American troops liberated the town and its chateau in August 1944. Eisenhower stayed on for another six months, until February 1945, running the war from the palace.
“At the end of August , the Germans left and the Americans arrived, and bombs fell in the chateau gardens that summer,” says McGrath. “So this is a momentous time in the palace’s history and there are still many things we don’t know.”
McGrath says the palace, now one of France’s major tourist attractions, was closed to the public during the war, but American soldiers came to visit, just as the German soldiers had.
“Not at the same time, of course,” she says with a laugh. “But they did the same things and their offices were in the same places.”
Even after the Germans left, a fear of spies remained. Both women talk about the fact that Eisenhower was locked down and kept out of sight for a few weeks in December 1944, due to fears that Germans were parachuting spies in to kill him.
Hargrave says that Eisenhower wrote during this period to his wife, Mamie, saying, “‘They let me walk outside today and I’m finally able to breathe!'”
Versailles curators wanted to give Eisenhower the very best furnishings for his office, McGrath says. “But he didn’t want them,” she says. “He didn’t want to have to be careful. He just wanted to work normally.”
She says the Americans showed particular concern about conserving the palace’s art and furnishings and conducted a full inventory when they arrived after the four-year German occupation.
Elsie Hargrave, known as “Pearlie,” was serving at the time in the Women’s Army Corps or WAC, and met Sgt.
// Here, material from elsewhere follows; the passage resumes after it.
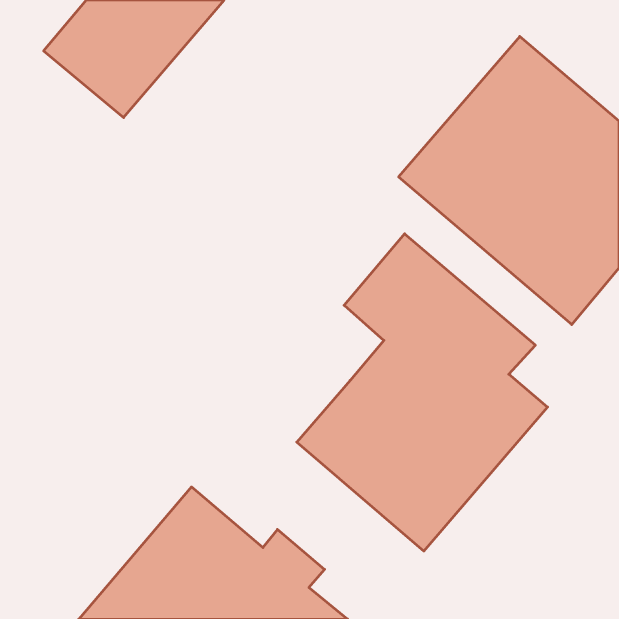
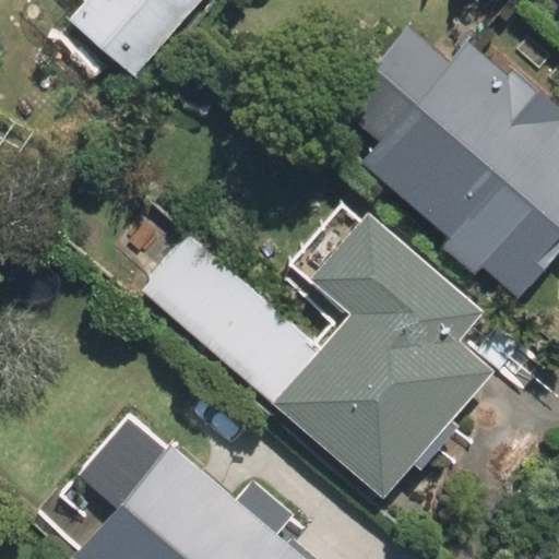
building: none -> [139,234,316,400]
Michael McKeogh, Eisenhower’s aide, in North Africa, where they began their courtship.
“My uncle had to ask for Eisenhower’s permission to marry my aunt because they were in a war,” says Hargrave.
The couple adored Eisenhower and considered him the perfect boss, she says.
McKeogh oversaw Eisenhower’s personal affairs — “like clothing, food and getting him settled in a new place,” Hargrave says — so he could concentrate on the war. “He loved to read Western novels and would read through the night,” she says.
Hargrave says her uncle wrote to Mamie Eisenhower requesting “more socks and more novels” for the general.
Her aunt — Hargrave’s father’s youngest sister, in a family of 10 — was part of a team of drivers serving Eisenhower. She wasn’t the only woman.
McGrath says palace records show Eisenhower gave the newlyweds $100 as a wedding gift, but he had to leave their reception early. He had a good excuse: The Battle of the Bulge broke out on the same day.
“He didn’t have much time to socialize,” says McGrath. “He was there to win the war.”
The Battle of the Bulge was the last major German offensive, fought in the Ardennes forest in eastern France.
For her visit to Versailles in March, Hargrave brings a few old family photos and a copy of her uncle’s memoir, Sgt. Mickey and General Ike, which he wrote right after the war ended.
McGrath opens the palace archives, which include photos of Fred Astaire and Dinah Shore performing for the troops in the palace gardens, and the guest book from the Hargrave-McKeogh wedding, signed by Eisenhower.
The two women pore over an unknown signature in the guest book just beneath Eisenhower’s. They say their next project is to figure out whose it was.
She says the couple had a daughter, whom she’s been trying to get in touch with.
“They must have obviously told her some of the stories about their time together in Versailles,” says Hargrave. “Karine [McGrath] wants to know what Versailles was like then. So I’m hoping I can get the two of them together to talk about it.”